*Work request 1*
Echo, word for word, the part of the PostgREST issue thread starting with "The HEAD method" and going on through "reliable for this.".
*Work request 2*
In the PostgREST issue thread, list each entry given under the "Environment" heading along with its value.

---------- Extracted text ----------

Skip to content
New issue

Have a question about this project? Sign up for a free GitHub account to open an issue and contact its maintainers and the community.

By clicking “Sign up for GitHub”, you agree to our terms of service and privacy statement. We’ll occasionally send you account related emails.

Already on GitHub? Sign in to your account

HEAD request unnecessarily sends query data back to PostgREST #2849

Closed
bnjmnt4n opened this issue Jul 5, 2023 · 8 comments · Fixed by #2857
Closed

HEAD request unnecessarily sends query data back to PostgREST #2849

bnjmnt4n opened this issue Jul 5, 2023 · 8 comments · Fixed by #2857
Labels

Comments

@bnjmnt4n
Copy link

bnjmnt4n commented Jul 5, 2023

Environment

  • PostgreSQL version: 15.2
  • PostgREST version: 10.2
  • Operating system: Ubuntu 20.04, WSL

Description of issue

Sending a HEAD request actually executes the query and sends the aggregated JSON query results back to PostgREST, even though the response will just be discarded. I think PostgREST should just compute the count and send that back alone, to avoid unnecessary CPU and I/O operations for something which is just discarded.

I ran into this whilst using a HEAD request with Prefer: count=exact. Adding an explicit limit=0 to avoid actually sending any data decreased the response timing by nearly half.

@steve-chavez
Copy link
Member

It sounds like a possible optimization on HEAD, but I don't think we should do it.

RFC 2616 says:

The HEAD method is identical to GET except that the server MUST NOT return a message-body in the response. The metainformation contained in the HTTP headers in response to a HEAD request SHOULD be identical to the information sent in response to a GET request. This method can be used for obtaining metainformation about the entity implied by the request without transferring the entity-body itself. This method is often used for testing hypertext links for validity, accessibility, and recent modification.

Note "identical to GET". Also, I've used HEAD to debug a GET before and just a slight change in the query wouldn't make it reliable for this.

I ran into this whilst using a HEAD request with Prefer: count=exact. Adding an explicit limit=0 to avoid actually sending any data decreased the response timing by nearly half.

If you only need the count I think we can add a Prefer: return=headers-only (Insert has this) for GET.

How does that sound?

---------- Provided data ----------

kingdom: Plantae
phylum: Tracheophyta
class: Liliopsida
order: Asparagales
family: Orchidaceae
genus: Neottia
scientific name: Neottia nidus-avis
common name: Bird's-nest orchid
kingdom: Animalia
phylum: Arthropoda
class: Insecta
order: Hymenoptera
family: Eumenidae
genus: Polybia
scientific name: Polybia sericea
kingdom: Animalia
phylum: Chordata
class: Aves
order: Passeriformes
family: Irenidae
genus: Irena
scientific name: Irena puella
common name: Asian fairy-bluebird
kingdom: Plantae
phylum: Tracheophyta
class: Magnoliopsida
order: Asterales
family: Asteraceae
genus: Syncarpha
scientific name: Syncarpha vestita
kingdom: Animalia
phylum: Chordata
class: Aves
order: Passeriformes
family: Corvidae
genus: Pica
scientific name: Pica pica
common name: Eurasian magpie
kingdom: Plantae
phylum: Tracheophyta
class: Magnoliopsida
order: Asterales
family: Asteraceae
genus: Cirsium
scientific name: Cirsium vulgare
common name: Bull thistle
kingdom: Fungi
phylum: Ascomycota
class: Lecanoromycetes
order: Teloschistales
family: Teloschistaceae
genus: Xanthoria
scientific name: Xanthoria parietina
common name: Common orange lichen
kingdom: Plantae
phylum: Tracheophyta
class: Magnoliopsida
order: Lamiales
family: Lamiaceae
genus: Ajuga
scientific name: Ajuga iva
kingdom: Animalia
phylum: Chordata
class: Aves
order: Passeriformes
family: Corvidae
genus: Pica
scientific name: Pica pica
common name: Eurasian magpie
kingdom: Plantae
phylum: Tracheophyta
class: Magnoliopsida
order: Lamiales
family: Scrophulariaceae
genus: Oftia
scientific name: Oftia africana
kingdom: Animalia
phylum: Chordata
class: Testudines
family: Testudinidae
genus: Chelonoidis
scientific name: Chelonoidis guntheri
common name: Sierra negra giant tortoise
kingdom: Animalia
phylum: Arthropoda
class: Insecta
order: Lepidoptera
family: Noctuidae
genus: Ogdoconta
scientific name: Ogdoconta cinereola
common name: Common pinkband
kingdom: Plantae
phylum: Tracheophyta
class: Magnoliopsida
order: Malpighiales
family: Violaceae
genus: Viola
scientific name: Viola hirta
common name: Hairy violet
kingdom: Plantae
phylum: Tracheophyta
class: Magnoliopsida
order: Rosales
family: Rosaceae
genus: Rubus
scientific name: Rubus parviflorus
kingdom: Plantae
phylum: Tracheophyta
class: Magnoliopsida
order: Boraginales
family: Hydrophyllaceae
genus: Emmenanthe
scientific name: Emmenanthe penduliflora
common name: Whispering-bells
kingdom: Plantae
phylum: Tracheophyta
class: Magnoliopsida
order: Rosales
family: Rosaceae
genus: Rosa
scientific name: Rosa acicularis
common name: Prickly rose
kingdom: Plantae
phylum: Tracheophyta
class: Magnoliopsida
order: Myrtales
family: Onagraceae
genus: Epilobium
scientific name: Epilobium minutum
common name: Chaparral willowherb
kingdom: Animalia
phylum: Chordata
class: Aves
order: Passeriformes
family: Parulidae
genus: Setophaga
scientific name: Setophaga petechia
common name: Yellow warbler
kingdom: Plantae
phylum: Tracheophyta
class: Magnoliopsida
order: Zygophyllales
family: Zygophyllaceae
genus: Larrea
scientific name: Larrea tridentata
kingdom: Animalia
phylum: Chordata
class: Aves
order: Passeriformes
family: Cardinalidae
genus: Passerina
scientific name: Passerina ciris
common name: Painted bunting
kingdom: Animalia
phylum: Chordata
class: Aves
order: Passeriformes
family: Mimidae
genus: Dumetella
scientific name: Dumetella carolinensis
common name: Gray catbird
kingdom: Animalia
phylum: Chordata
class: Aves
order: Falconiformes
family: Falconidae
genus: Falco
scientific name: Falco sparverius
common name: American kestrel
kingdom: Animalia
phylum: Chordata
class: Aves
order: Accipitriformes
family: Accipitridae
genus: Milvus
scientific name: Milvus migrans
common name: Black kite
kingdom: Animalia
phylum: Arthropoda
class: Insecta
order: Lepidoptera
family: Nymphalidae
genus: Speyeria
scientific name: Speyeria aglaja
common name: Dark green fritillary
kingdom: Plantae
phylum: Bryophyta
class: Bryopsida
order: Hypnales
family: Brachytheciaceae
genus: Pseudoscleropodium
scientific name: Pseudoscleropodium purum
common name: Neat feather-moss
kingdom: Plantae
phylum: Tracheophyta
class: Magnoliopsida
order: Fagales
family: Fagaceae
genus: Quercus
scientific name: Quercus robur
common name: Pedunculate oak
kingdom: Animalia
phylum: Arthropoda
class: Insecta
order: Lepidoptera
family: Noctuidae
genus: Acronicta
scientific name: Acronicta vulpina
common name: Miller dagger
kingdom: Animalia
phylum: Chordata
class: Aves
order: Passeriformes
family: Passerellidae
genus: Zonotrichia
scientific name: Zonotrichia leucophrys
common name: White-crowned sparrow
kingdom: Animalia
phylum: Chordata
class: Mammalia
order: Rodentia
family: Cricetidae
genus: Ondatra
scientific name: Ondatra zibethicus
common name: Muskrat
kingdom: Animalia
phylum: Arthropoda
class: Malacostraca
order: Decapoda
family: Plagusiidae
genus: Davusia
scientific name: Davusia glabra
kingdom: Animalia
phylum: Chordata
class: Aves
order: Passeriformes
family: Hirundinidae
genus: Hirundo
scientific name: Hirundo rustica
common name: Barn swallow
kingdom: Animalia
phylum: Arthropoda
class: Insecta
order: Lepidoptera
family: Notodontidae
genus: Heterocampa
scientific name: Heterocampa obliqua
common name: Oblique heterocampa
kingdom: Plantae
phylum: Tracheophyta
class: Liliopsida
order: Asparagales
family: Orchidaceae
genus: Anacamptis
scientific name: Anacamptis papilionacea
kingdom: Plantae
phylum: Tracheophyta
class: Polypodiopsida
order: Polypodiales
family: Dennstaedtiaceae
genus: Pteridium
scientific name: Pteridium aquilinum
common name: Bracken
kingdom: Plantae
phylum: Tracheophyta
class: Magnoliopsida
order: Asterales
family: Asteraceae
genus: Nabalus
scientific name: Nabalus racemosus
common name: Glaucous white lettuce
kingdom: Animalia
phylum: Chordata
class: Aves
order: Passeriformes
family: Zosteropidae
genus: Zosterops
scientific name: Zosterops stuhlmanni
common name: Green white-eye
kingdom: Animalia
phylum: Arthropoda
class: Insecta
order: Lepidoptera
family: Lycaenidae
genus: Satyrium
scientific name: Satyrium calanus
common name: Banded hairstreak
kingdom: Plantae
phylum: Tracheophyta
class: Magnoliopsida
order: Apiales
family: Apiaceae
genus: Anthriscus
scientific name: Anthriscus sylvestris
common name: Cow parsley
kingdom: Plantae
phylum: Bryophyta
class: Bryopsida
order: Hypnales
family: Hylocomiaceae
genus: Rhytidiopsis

----------

*Written response 1*
The HEAD method is identical to GET except that the server MUST NOT return a message-body in the response. The metainformation contained in the HTTP headers in response to a HEAD request SHOULD be identical to the information sent in response to a GET request. This method can be used for obtaining metainformation about the entity implied by the request without transferring the entity-body itself. This method is often used for testing hypertext links for validity, accessibility, and recent modification.

Note "identical to GET". Also, I've used HEAD to debug a GET before and just a slight change in the query wouldn't make it reliable for this.

*Written response 2*
- PostgreSQL version: 15.2
- PostgREST version: 10.2
- Operating system: Ubuntu 20.04, WSL